### Work instruction 1
Answer these questions using the profile of Lydia Sanchez below:
(a) At which center will Lydia study in Morocco?
(b) In which year of high school did Lydia spend the academic year in Argentina?
(c) What words did Lydia search for on Google?
### Work instruction 2
For each statement, say whether it agrees with the profile of Lydia Sanchez below, and quote the words that decide it.
(a) Lydia spent an academic year in Argentina as an exchange student.
(b) After returning home, Lydia chose to go directly from high school to college.
(c) Lydia hopes her time in Morocco will prepare her for a federal government career in foreign service.
### Work instruction 3
List every discipline the profile of Lydia Sanchez below gives as an option for her two elective courses in Morocco.

### Quoted passage
For Lydia Sanchez '18, the road to her Boren Scholarship began with a trip to Argentina as an exchange student and a Google search.

As a Boren Scholar, Lydia will be traveling to Morocco to study at the Qalam wa Lawh Center for Arabic Studies. She’s hoping to use the experience as preparation for a federal government career in foreign service.

In Morocco, Lydia will take courses in modern standard and Moroccan colloquial Arabic, and two other elective courses in disciplines including Middle East and North African studies, political science, religion, women’s studies, history, or Amazigh studies.

Lydia’s interest in a foreign-service career began as a sophomore in high school, when she spent the academic year in Argentina as an exchange student.

“It changed my life,” says Lydia. “It forced me to understand a different culture, government, and way of thinking.”

Once back home in Rhode Island, Lydia decided that going right from high school to college wasn’t going to provide the sort of experience she was looking for. So she turned to the world’s most popular search engine.

“I Googled ‘State Department Exchange Programs’ and by the end of the day I announced to my parents that I wanted to go to Oman to study Arabic,” she recalls.

### Listed records

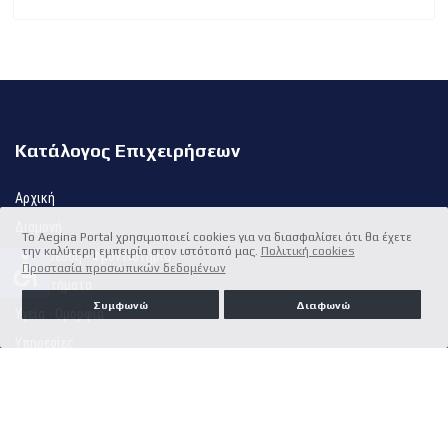
Κατάλογος Επιχειρήσεων
Αρχική
Διαμονή
Το Aegina Portal χρησιμοποιεί cookies για να διασφαλίσει ότι θα έχετε
την καλύτερη εμπειρία στον ιστότοπό μας.
Πολιτική cookies
Εκπαίδευση - Φροντιστήρια
accessible
Προστασία προσωπικών δεδομένων
Καταστήματα
Συμφωνώ
Διαφωνώ
Υγεία - Ομορφιά
Υπηρεσίες
Φαγητό - Διασκέδαση
Κατασκευές - Τεχνίτες
Γάμος - Βάπτιση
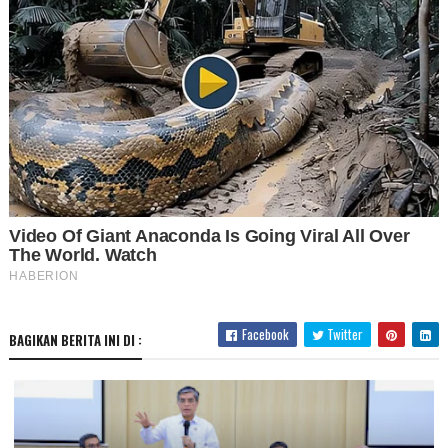
Facebook
Twitter
BAGIKAN BERITA INI DI :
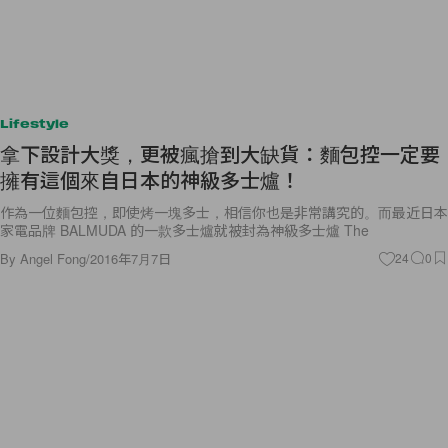
Lifestyle
拿下設計大獎，更被瘋搶到大缺貨：麵包控一定要
擁有這個來自日本的神級多士爐！
作為一位麵包控，即使烤一塊多士，相信你也是非常講究的。而最近日本
家電品牌 BALMUDA 的一款多士爐就被封為神級多士爐 The
By
Angel Fong
/
2016年7月7日
24
0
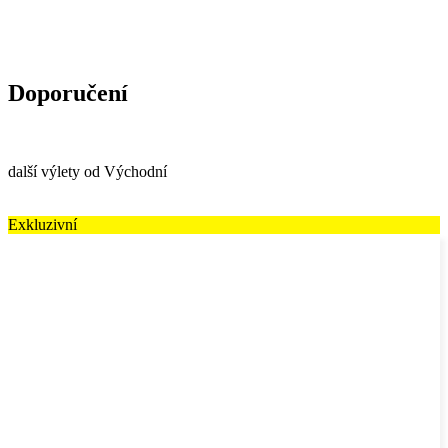
Doporučení
další výlety od Východní
Exkluzivní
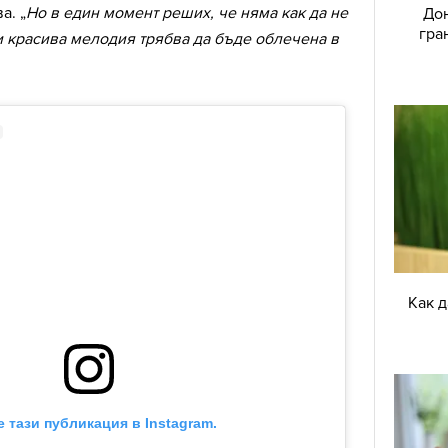
а. „
Но в един момент реших, че няма как да не
Дон
гра
и красива мелодия трябва да бъде облечена в
Как 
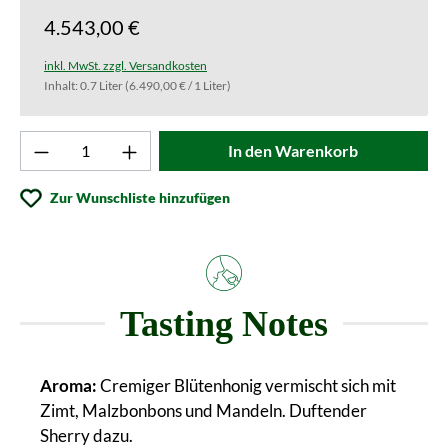
4.543,00 €
inkl. MwSt. zzgl. Versandkosten
Inhalt:
0.7 Liter
(6.490,00 € / 1 Liter)
Produkt Anzahl: Gib den gewünschten Wert ei
In den Warenkorb
Zur Wunschliste hinzufügen
Tasting Notes
Aroma:
Cremiger Blütenhonig vermischt sich mit
Zimt, Malzbonbons und Mandeln. Duftender
Sherry dazu.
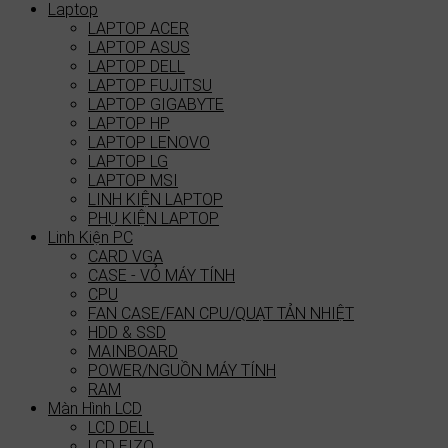
Laptop
LAPTOP ACER
LAPTOP ASUS
LAPTOP DELL
LAPTOP FUJITSU
LAPTOP GIGABYTE
LAPTOP HP
LAPTOP LENOVO
LAPTOP LG
LAPTOP MSI
LINH KIỆN LAPTOP
PHỤ KIỆN LAPTOP
Linh Kiện PC
CARD VGA
CASE - VỎ MÁY TÍNH
CPU
FAN CASE/FAN CPU/QUẠT TẢN NHIỆT
HDD & SSD
MAINBOARD
POWER/NGUỒN MÁY TÍNH
RAM
Màn Hình LCD
LCD DELL
LCD EIZO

### Problem solution 1
(a) The Qalam wa Lawh Center for Arabic Studies.
(b) Her sophomore year.
(c) "State Department Exchange Programs."

### Problem solution 2
(a) Yes: "she spent the academic year in Argentina as an exchange student."
(b) No: "Lydia decided that going right from high school to college wasn’t going to provide the sort of experience she was looking for."
(c) Yes: "She’s hoping to use the experience as preparation for a federal government career in foreign service."

### Problem solution 3
Middle East and North African studies, political science, religion, women’s studies, history, Amazigh studies